### EXERCISE DETAILS
Below are the records; give again exactly the line with "expression analysis of", the line with "cells are negative", and each line that lies between them, and nothing besides.

### Dataset entries
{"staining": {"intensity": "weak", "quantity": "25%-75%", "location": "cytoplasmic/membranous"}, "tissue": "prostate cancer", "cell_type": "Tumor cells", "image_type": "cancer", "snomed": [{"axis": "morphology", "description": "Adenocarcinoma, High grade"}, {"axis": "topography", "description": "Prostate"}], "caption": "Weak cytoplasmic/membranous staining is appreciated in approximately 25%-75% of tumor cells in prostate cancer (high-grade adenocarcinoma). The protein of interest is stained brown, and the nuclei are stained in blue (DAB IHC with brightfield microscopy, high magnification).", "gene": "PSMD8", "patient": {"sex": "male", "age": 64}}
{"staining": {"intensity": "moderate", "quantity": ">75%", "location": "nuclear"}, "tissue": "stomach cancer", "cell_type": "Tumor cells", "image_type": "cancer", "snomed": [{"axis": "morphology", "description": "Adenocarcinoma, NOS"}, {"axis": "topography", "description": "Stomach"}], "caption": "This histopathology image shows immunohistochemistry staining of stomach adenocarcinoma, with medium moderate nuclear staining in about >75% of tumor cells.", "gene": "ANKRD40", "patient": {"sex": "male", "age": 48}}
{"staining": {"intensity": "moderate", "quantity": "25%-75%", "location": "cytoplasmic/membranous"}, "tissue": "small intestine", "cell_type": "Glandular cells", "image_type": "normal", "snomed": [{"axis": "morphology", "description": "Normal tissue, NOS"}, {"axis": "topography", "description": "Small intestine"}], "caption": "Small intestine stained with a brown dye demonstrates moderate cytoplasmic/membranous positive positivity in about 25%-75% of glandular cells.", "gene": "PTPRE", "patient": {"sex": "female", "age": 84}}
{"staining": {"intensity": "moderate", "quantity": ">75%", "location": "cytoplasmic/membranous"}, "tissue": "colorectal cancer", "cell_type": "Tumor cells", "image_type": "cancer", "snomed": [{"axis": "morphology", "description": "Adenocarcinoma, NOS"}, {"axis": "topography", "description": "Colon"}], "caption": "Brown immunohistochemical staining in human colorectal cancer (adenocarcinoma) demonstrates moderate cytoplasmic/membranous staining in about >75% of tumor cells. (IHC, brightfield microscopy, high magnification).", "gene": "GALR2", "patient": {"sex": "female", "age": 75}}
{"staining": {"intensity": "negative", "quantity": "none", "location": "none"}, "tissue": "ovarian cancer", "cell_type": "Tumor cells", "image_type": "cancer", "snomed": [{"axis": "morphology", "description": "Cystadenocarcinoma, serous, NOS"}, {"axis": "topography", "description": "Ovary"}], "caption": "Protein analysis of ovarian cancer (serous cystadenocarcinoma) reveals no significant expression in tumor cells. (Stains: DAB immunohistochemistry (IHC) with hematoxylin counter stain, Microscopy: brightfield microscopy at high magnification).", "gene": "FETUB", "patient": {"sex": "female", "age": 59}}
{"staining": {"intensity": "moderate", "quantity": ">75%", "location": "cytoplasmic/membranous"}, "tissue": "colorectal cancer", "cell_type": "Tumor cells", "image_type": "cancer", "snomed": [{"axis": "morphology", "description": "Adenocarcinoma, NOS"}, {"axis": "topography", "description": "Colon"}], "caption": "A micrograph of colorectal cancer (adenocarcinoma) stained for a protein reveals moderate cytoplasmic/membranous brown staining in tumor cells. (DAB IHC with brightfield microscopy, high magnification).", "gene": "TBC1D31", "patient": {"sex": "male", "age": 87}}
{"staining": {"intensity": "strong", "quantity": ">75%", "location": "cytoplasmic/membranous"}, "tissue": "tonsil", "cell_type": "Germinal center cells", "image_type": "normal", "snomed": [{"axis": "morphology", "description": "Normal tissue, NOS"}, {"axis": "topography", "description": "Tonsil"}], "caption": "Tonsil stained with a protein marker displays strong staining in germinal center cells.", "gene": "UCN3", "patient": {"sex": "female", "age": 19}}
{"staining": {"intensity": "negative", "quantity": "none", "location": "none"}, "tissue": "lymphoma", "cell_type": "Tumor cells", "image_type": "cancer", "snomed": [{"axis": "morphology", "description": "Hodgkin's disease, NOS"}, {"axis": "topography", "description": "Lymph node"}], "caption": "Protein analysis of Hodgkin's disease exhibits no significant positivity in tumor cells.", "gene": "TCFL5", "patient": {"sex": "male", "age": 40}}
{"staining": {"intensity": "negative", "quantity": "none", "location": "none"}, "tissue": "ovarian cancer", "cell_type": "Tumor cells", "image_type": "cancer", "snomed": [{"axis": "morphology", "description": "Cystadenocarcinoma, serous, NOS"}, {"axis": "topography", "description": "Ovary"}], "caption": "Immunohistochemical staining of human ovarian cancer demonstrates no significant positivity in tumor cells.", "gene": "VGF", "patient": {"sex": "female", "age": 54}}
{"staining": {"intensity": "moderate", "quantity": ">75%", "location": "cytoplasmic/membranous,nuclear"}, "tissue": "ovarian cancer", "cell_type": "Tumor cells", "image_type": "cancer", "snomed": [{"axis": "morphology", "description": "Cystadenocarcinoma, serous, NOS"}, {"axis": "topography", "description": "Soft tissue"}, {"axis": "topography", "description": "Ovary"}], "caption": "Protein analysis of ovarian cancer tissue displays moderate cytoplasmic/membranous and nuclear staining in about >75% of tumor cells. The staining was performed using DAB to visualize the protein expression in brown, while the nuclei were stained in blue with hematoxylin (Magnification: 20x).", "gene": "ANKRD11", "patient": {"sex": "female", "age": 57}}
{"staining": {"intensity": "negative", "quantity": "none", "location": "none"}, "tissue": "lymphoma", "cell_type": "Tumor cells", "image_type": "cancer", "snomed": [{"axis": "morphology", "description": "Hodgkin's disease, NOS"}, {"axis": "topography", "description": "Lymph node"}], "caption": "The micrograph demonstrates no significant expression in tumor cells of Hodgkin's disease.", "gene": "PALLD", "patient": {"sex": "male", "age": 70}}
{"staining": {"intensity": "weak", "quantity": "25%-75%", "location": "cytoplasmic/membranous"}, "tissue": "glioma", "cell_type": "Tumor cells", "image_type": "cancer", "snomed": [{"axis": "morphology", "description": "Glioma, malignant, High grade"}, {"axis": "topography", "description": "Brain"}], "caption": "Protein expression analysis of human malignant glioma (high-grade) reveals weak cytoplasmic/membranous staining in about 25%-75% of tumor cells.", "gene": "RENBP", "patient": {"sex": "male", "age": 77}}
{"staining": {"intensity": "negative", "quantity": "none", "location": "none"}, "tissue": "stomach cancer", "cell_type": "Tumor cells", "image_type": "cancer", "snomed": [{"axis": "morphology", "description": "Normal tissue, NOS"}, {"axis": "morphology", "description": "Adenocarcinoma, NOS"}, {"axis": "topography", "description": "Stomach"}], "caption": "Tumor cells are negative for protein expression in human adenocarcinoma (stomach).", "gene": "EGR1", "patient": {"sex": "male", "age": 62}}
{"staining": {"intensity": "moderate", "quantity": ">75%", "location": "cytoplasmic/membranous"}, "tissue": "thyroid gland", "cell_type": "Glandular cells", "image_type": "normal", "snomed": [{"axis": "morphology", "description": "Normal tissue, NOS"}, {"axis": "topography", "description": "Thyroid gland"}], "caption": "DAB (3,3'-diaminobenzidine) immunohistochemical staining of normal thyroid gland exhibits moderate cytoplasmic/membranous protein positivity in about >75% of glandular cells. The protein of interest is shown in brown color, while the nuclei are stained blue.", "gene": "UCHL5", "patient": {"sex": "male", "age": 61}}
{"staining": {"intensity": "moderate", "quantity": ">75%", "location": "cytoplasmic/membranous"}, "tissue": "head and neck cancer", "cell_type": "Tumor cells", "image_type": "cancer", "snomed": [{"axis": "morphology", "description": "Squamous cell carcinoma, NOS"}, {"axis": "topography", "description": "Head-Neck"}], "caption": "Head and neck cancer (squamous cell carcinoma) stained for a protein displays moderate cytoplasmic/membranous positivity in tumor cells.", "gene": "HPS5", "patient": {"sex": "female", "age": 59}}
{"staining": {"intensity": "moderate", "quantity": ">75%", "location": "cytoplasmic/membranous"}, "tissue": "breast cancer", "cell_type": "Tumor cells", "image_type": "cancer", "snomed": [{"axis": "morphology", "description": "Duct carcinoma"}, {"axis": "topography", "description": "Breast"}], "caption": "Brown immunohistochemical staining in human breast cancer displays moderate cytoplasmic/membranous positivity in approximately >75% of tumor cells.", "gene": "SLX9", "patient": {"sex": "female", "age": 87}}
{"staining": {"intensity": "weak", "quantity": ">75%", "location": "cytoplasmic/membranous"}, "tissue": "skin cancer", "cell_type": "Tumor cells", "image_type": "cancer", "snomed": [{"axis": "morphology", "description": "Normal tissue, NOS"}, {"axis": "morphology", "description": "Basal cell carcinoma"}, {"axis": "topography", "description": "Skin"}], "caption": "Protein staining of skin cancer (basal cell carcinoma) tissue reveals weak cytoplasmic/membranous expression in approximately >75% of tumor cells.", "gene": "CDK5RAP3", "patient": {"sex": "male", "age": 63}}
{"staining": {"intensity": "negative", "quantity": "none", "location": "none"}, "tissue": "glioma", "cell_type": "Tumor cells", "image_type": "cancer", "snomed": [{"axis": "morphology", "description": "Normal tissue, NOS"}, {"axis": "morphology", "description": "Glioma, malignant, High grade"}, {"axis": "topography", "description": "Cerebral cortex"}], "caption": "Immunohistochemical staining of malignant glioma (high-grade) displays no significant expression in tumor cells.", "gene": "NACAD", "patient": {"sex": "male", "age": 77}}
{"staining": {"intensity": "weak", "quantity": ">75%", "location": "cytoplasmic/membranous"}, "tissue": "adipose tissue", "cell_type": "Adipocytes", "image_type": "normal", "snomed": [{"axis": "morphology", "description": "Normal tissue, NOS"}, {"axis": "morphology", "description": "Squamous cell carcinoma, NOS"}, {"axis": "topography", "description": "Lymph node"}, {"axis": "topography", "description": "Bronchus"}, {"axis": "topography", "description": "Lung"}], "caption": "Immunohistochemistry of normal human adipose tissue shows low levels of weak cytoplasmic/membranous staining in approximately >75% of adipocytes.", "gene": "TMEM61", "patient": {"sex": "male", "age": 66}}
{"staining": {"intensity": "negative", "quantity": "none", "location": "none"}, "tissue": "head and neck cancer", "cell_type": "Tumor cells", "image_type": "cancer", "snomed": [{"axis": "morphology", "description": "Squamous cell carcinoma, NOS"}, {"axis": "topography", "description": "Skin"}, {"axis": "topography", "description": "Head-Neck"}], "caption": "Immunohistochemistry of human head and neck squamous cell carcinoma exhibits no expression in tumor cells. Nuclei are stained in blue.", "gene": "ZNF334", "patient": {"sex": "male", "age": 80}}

### RESULT BELOW
{"staining": {"intensity": "weak", "quantity": "25%-75%", "location": "cytoplasmic/membranous"}, "tissue": "glioma", "cell_type": "Tumor cells", "image_type": "cancer", "snomed": [{"axis": "morphology", "description": "Glioma, malignant, High grade"}, {"axis": "topography", "description": "Brain"}], "caption": "Protein expression analysis of human malignant glioma (high-grade) reveals weak cytoplasmic/membranous staining in about 25%-75% of tumor cells.", "gene": "RENBP", "patient": {"sex": "male", "age": 77}}
{"staining": {"intensity": "negative", "quantity": "none", "location": "none"}, "tissue": "stomach cancer", "cell_type": "Tumor cells", "image_type": "cancer", "snomed": [{"axis": "morphology", "description": "Normal tissue, NOS"}, {"axis": "morphology", "description": "Adenocarcinoma, NOS"}, {"axis": "topography", "description": "Stomach"}], "caption": "Tumor cells are negative for protein expression in human adenocarcinoma (stomach).", "gene": "EGR1", "patient": {"sex": "male", "age": 62}}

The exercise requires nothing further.